GIVEN EXERCISE >> Find each line in the rows below that contains the string "opExtrude" and copy those lines.

INPUT DATA >>

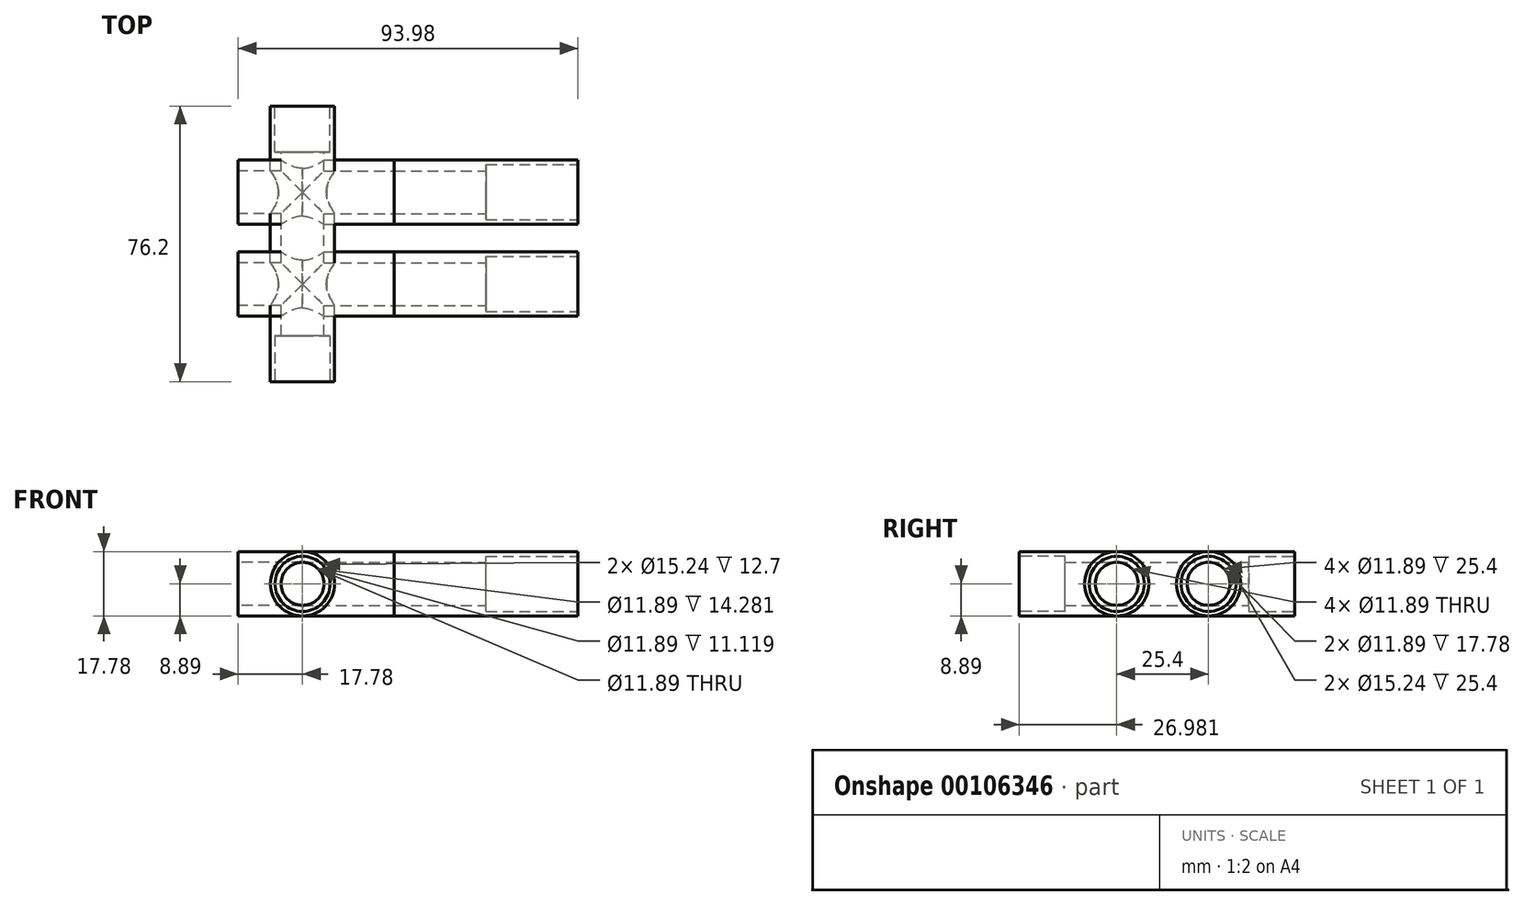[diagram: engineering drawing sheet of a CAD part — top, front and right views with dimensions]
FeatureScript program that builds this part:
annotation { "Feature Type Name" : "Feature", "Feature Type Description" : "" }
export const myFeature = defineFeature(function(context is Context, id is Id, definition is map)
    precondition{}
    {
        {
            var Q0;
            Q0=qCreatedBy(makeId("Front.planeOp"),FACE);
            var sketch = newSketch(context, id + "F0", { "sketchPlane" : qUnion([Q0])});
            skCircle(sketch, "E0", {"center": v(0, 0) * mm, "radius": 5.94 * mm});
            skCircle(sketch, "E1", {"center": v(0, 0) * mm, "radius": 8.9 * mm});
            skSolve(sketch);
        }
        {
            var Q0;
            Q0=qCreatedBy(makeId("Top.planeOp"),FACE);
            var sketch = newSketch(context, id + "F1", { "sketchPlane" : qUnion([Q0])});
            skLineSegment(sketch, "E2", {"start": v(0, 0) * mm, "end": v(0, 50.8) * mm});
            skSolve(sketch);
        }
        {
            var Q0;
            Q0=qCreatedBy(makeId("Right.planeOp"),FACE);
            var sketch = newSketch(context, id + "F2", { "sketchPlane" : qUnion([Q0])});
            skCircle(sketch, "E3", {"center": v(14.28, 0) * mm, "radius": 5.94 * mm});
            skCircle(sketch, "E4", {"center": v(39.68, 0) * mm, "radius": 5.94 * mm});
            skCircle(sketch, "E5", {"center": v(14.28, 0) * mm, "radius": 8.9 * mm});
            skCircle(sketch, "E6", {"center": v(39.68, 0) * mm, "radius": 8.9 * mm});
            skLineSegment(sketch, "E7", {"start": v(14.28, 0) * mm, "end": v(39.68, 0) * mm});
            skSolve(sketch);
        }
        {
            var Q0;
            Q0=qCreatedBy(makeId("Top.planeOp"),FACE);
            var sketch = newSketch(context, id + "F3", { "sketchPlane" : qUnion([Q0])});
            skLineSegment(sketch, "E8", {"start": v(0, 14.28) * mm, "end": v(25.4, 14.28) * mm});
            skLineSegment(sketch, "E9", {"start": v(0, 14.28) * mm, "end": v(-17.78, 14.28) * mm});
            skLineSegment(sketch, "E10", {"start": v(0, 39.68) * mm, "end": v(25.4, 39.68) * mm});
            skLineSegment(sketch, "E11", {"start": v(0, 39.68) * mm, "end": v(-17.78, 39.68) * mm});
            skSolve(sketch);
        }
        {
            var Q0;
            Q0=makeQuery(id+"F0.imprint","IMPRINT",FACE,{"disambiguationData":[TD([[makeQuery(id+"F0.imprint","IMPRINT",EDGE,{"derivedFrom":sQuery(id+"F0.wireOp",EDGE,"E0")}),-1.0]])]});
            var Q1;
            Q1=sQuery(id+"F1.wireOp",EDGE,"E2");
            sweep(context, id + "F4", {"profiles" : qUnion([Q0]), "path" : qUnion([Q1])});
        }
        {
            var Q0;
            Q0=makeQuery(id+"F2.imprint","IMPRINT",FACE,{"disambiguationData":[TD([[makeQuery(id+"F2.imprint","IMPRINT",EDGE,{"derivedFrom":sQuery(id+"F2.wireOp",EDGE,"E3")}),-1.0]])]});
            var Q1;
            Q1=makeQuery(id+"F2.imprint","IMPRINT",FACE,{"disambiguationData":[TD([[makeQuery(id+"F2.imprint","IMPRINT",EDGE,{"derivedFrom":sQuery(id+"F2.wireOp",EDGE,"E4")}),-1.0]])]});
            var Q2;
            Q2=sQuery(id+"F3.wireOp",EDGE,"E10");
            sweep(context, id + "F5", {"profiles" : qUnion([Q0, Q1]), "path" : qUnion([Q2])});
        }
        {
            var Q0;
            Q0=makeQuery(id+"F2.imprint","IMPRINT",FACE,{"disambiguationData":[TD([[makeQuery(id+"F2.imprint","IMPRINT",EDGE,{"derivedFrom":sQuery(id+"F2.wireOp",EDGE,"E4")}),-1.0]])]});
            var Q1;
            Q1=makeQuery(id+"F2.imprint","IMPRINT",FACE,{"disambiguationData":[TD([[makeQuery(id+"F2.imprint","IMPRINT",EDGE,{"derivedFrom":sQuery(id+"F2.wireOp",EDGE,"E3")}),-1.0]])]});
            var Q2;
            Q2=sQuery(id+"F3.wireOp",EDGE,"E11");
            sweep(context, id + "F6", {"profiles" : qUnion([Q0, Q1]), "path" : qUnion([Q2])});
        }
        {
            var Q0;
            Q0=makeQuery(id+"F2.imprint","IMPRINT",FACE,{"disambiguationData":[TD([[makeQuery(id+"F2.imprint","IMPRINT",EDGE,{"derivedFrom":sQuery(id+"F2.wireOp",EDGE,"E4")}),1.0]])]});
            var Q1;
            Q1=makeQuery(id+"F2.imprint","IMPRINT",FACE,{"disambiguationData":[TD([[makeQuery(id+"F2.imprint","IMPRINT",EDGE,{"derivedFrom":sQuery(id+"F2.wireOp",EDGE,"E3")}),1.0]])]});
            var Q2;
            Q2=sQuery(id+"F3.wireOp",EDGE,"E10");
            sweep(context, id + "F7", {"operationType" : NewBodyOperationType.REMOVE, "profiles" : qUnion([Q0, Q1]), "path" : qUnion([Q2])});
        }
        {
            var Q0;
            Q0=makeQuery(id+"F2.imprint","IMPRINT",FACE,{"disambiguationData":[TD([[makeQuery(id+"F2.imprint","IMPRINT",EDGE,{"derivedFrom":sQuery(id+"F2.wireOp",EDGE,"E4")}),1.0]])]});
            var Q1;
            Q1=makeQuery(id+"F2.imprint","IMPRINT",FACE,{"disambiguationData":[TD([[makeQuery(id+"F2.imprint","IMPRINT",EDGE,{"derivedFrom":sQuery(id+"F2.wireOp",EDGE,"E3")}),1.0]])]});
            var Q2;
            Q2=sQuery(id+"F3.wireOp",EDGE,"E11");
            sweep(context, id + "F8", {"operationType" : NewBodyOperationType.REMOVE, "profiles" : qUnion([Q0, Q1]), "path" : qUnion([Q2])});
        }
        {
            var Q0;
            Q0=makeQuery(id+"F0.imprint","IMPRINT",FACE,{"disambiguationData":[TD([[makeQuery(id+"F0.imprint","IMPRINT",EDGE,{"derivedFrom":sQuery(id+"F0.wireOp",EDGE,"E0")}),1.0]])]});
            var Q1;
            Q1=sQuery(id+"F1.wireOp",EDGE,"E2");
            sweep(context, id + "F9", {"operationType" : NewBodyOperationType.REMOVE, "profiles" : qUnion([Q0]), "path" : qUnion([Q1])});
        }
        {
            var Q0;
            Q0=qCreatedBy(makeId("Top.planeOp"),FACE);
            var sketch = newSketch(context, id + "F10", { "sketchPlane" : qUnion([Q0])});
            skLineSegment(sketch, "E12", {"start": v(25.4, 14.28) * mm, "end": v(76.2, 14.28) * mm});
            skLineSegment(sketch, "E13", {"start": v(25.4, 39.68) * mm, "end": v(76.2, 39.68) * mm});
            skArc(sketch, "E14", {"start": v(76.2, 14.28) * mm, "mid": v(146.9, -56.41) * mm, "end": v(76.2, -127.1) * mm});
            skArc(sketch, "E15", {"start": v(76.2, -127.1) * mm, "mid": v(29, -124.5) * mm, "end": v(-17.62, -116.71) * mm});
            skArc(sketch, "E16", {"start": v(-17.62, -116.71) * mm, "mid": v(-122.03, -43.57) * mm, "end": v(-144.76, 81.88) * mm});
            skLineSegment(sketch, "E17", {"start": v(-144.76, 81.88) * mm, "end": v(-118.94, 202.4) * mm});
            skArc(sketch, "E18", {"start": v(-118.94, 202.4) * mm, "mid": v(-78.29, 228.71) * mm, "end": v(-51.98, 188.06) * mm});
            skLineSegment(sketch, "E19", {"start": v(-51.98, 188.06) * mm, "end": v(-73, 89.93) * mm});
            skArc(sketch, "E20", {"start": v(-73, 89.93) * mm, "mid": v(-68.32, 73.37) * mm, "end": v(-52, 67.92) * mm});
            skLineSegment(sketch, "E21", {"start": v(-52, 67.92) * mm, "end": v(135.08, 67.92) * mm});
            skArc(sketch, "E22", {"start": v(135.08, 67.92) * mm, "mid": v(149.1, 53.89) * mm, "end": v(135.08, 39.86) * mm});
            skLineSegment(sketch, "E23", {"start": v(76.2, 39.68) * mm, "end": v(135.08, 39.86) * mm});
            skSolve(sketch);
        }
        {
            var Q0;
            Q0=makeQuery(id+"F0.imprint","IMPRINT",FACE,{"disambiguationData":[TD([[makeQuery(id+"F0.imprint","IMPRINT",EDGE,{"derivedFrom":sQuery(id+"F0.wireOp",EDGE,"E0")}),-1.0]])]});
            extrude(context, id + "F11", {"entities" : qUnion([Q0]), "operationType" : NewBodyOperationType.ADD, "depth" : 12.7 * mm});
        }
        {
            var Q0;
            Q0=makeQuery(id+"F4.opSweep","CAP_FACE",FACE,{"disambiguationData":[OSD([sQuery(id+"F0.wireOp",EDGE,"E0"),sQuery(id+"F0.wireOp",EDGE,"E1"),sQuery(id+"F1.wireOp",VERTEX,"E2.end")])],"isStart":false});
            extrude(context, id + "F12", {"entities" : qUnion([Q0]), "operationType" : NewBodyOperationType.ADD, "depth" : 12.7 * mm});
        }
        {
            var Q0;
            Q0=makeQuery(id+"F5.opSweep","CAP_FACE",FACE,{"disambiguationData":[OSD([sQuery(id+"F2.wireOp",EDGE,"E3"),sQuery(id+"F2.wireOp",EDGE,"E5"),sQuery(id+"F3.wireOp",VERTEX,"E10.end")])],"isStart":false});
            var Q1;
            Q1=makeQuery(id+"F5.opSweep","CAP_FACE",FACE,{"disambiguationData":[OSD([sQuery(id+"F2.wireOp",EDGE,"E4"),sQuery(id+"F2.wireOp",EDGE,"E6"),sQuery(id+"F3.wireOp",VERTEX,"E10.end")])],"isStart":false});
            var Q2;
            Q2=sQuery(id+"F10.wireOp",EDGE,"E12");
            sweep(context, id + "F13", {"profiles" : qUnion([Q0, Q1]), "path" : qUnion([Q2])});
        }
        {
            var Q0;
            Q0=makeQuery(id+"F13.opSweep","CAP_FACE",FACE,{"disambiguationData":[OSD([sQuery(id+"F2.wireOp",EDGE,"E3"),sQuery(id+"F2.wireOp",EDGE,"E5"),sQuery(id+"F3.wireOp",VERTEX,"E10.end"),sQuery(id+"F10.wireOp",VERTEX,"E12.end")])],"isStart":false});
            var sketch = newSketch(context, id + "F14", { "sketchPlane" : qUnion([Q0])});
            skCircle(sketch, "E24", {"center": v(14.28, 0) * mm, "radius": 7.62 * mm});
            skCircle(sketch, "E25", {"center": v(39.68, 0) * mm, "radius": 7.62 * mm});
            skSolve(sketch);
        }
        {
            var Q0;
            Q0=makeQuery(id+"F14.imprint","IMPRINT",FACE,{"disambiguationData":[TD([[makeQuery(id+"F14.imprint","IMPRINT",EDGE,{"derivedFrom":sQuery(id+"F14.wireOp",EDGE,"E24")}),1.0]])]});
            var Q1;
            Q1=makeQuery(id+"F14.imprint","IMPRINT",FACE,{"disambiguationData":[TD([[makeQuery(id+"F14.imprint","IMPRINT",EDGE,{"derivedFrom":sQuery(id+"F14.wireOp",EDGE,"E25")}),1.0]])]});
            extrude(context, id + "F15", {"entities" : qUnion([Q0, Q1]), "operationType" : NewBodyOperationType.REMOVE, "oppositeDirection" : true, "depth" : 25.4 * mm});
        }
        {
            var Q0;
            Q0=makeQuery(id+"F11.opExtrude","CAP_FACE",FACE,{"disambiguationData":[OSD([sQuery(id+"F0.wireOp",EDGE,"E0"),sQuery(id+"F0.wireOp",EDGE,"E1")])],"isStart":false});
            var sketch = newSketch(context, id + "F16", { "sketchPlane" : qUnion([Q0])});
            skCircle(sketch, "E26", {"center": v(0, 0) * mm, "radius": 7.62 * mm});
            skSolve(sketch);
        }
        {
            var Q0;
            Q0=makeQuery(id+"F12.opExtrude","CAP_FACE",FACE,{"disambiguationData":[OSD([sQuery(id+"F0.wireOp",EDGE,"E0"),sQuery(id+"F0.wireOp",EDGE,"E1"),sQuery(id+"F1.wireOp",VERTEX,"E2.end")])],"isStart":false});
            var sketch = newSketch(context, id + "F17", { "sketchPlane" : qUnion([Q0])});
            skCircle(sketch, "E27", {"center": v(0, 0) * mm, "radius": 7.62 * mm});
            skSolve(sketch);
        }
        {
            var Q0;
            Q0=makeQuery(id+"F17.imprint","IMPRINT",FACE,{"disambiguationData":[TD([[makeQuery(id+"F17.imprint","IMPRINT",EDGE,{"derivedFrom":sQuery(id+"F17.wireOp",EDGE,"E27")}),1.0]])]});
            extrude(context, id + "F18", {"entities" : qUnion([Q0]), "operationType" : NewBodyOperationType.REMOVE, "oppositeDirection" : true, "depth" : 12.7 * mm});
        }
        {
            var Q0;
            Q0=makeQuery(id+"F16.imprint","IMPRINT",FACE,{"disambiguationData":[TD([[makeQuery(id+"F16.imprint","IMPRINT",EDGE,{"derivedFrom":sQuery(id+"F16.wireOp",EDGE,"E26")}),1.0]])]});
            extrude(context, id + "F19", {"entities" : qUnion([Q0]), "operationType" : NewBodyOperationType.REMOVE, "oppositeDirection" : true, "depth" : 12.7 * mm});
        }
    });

OUTPUT FOR THIS TASK >>
            Q0=makeQuery(id+"F11.opExtrude","CAP_FACE",FACE,{"disambiguationData":[OSD([sQuery(id+"F0.wireOp",EDGE,"E0"),sQuery(id+"F0.wireOp",EDGE,"E1")])],"isStart":false});
            Q0=makeQuery(id+"F12.opExtrude","CAP_FACE",FACE,{"disambiguationData":[OSD([sQuery(id+"F0.wireOp",EDGE,"E0"),sQuery(id+"F0.wireOp",EDGE,"E1"),sQuery(id+"F1.wireOp",VERTEX,"E2.end")])],"isStart":false});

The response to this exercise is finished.